For myself, I'd like to make some of the ideas I've seen in recent
posts more explicit so I know I'm understanding the problems

So then let's say you have a complicated abstraction called
[GUI_ambi_pan~].pd which you keep in ./GUI_ambi_pan/ (relative to the
main patch), and you've defined it in such a way that stereo
soundfiles which store, say, realtime azimuth and elevation
coefficients, can be passed to it with $2.  For it to act
transparently like an object you need it to inherit access to
everything the patch it's instantiated in has access to pathwise, and
with the same name, and again this is a deeper problem than what a
[declare] inside an abstraction does.

On the other hand, let's say it also has a junkload of helper
abstractions located in ./GUI_ambi_pan/helpers (similar, maybe, to a
set of static functions in a C file or the private functions in a
class definition), you might want a way to insulate the main patch
from the abstraction's helpers -- or the flip side is you don't want
the main patch to need to know about the abstraction's helpers in
order to have them instantiated.  A "public/private" distinction for
sets of abstractions would still have to be defined pathwise.

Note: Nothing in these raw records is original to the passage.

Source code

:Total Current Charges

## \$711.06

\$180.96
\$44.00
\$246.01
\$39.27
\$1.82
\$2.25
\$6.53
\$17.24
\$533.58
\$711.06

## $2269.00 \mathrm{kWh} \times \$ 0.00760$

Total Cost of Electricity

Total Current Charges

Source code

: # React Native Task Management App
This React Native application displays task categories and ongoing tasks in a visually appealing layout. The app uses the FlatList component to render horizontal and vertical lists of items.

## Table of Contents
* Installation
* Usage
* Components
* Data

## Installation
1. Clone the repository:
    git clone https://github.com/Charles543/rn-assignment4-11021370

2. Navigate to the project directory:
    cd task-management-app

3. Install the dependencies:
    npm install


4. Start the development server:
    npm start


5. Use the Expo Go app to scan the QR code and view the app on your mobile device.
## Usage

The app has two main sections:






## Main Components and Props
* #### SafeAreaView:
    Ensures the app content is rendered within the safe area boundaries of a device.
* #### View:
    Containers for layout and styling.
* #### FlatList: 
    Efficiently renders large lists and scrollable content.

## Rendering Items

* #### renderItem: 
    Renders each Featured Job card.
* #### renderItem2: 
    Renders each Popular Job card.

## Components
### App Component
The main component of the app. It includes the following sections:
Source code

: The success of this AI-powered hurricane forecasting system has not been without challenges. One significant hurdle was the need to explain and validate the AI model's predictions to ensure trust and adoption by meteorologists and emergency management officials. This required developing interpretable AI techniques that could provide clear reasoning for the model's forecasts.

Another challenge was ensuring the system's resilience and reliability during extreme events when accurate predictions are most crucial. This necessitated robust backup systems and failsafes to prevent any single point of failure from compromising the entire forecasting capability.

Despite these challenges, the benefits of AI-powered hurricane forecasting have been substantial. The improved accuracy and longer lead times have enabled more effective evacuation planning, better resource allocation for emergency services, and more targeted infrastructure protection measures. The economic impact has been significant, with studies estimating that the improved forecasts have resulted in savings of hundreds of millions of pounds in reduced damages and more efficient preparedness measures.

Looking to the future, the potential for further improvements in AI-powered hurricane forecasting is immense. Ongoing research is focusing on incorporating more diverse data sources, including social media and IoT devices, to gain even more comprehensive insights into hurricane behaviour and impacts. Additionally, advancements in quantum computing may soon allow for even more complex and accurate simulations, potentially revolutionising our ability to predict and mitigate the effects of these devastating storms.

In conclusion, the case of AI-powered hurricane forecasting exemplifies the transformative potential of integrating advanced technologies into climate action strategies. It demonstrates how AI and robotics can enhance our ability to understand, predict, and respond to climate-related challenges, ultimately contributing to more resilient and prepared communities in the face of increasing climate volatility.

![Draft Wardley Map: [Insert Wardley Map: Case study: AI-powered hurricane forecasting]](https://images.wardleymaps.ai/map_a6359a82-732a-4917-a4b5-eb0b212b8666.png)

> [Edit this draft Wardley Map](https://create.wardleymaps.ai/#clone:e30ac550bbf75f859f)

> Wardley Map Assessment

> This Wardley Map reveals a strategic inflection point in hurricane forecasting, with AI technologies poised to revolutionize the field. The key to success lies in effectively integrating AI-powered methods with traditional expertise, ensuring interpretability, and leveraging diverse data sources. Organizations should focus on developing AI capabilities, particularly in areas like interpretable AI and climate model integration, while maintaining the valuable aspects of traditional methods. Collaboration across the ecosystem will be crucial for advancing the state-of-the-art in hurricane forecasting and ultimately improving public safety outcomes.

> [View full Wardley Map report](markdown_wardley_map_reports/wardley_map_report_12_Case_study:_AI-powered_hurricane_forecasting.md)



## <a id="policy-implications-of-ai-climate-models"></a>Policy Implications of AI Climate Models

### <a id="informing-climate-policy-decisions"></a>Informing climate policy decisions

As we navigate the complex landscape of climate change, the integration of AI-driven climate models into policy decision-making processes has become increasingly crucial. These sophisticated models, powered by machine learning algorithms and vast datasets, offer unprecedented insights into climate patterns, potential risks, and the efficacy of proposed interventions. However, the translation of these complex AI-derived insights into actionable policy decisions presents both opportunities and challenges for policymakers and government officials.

If these are the problems, it leads me to believe that perhaps the
-path syntax is too ambiguous to effect sufficient generality to be of
any required specific use for relative paths inside of abstractions --
it might help the problem to have different flags for different
situations (at least the following):

1) a switch for globally declaring that abstractions inherit the
absolute paths using names defined relative to the parent (like
declaring generally that abstractions behave like objects, using names
you would use for built-ins).

1.1) a switch for inside an abstraction declaring that it will search
for files using names relative to its parent (this abstraction should
behave like an object).

2) a switch for inside an abstraction to export a path setting from a
child to its parent, with the path defined relative to the parent
(treats the abstraction more like a macro - you could use this e.g. to
define a main patch's path using an abstraction, which might be useful
for complex declarations in something like a sandbox environment --
the same as just using the [declare -path ...] in the main patch, but
as a ready-made set of things to include).

2.1) a switch for inside an abstraction  to export an absolute path
setting from a child to its parent, with the path defined relative to
the child (I'm trying to think of a good use for this -- maybe if you
wanted [soundfiler] and [my_groove_box~] to be able to access
"sounds/johnson.wav" which lives in a subdirectory "sounds" of the
directory my_groove_box~.pd lives in, and access it by the same name
-- I don't think this is particularly useful and might be logically

3) a switch for inside an abstraction  to declare a "local" path
relative to an abstraction's file (and by default unknown to the
parent unless also declared there) -- probably overrides 1) just for
this path?  In this case, if 2) or 2.1) is used for this path as well,
you're using the abstraction as a kind of hybrid object/macro, where
path is relative to the actual files -- there could be a global switch
for this, too, or it could be the default.

3.1) a switch for inside an abstraction to declare that such a "local"
path is also "private" (or "static," etc.)... probably overrides 1)
just for this path?  also throws an error when the same absolute path
is declared by its parent.  Also throws an error when this same path
is declared using a 2) or 2.1) switch.

4) a large set of error messages which are thrown when some path
declaration is logically inconsistent, ambiguous, or when a resource
or directory defined relatively is multiply defined somewhere in the
search path -- and very well-defined default behaviors in the presence
of an error (like with multiple [send~]'s with the same name).

5) a "madcap hijinks" solution, which would be to allow search paths
to be defined recursively -- [declare -path -r ./100_folders/] grabs
everything in that directory including its subdirectories and their
subdirectories.  This could be extremely useful in some situations,
but breaky-breaky in a great deal of others.  Harder to make proper
and useful checks, and the error messages thrown concise and

So what happens if 1.1) and 3) are set for two different directories,
but it finds a file with the same name in both of them (and it's not
the same file)?

I guess the bottom line for me is that I'm okay with fuzzy or dumb
[declare] statements breaking patches as long as proper errors are
thrown and errant states are handled consistently -- I feel like the
problem is just syntactical enough to be solved logically, and we
should not throw up our hands at the possibility that someone could
define paths wrong or ambiguously, or that it might be complicated to
do it correctly in a way that allows sufficient generality and
consistency at once.

What I worry about is that solving anything like this might
necessitate unwelcome changes to the current way paths are defined,
which is why I would support adding flags to change the current
(default) behavior, and enough flags to make this thing as expressive
and powerful as needed.

Wow, I need to get to bed.  Sorry for the long post.